_Directions_
**1)** List every email address in the Cc field of the MCS lock email thread.
**2)** Extend the MCS lock email thread past its final quoted line by writing the next part of the reply.

RE: [PATCH 1/1] eal: correct memory ordering in MCS lock

DPDK patches and discussions
 help / color / mirror / Atom feed

From: Konstantin Ananyev <konstantin.ananyev@huawei.com>
To: Ola Liljedahl <Ola.Liljedahl@arm.com>,
	Stephen Hemminger <stephen@networkplumber.org>
Cc: Wathsala Vithanage <wathsala.vithanage@arm.com>,
	Honnappa Nagarahalli <Honnappa.Nagarahalli@arm.com>,
	Tyler Retzlaff <roretzla@linux.microsoft.com>,
	"dev@dpdk.org" <dev@dpdk.org>,
	"vattunuru@marvell.com" <vattunuru@marvell.com>, nd <nd@arm.com>
Subject: RE: [PATCH 1/1] eal: correct memory ordering in MCS lock
Date: Thu, 6 Nov 2025 07:48:13 +0000	[thread overview]
Message-ID: <97ceab55634246a8a3b778880ca0810d@huawei.com> (raw)
In-Reply-To: <1CB25A39-722A-47C0-B531-5A7A52C2F80C@arm.com>



> > > > > >> MCS lock is broken, it's just a matter of time it will run into a deadlock.
> > > > > >>
> > > > > >> drivers/dma/cnxk is a user of MCS lock.
> > > > > > I am surprised that a driver would use mcslock.
> > > > > > MCSlock is targeted at case of large number of CPU's with lots of
> > > contention.
> > > > > > It will likely be slower than spinlock or ticketlock for the use case of driver.
> > > > > It appears in |drivers/dma/cnxk/cnxk_dmadev_fp.c|, perhaps the
> > > > > maintainer can clarify.
> > > > >
> > > >
> > > > If MCS lock is really broken, it needs to be fixed anyway.
> > > > It might be used by other third-party libs/apps that do use on DPDK.
> > >
> > > 100% agree it must be fixed.
> > > It would be good to have test or static analysis tool that could validate all the
> lock
> > > types.

_Data lines_
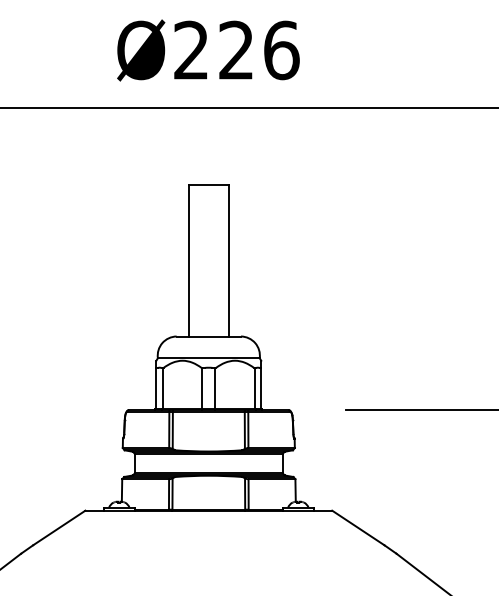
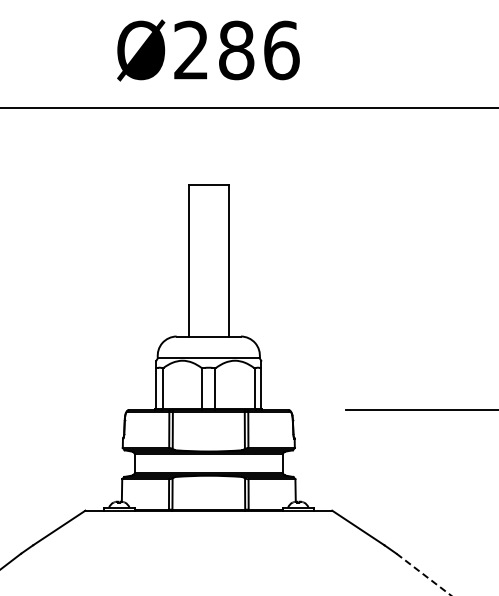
text at (236, 50): Ø226 -> Ø286
line at (424, 574): solid -> dashed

_Answers by task_
**1)**
wathsala.vithanage@arm.com
Honnappa.Nagarahalli@arm.com
roretzla@linux.microsoft.com
dev@dpdk.org
vattunuru@marvell.com
nd@arm.com

**2)**
> >
> >
> > +1
> > Another option would be to have sort of stress test for all locking types we have in
> our UT.
> > At least for ring I found it very useful.
> A stress test only tests for that specific hardware and compiler you are using. E.g.
> the LDAPR
> problem in rte_ring was hidden for years because compilers (GCC) did not support
> generating
> LDAPR instead of LDAR for load-acquire. Arm processors have implemented LDAPR
> since
> Neoverse N1 which was released in 2019. To compare, it was only in 2023 with GCC
> 13 support
> for FEAT_RCPC (i.e. the LDAPR instruction) was added but you also must specify
> +rcpc for -march
> or specify a CPU that supports FEAT_RCPC, building with defaults won't generate
> LDAPR and the
> bug would remain hidden. A stress test that is run on the target every time DPDK is
> rebuilt for
> some target would cover some of that.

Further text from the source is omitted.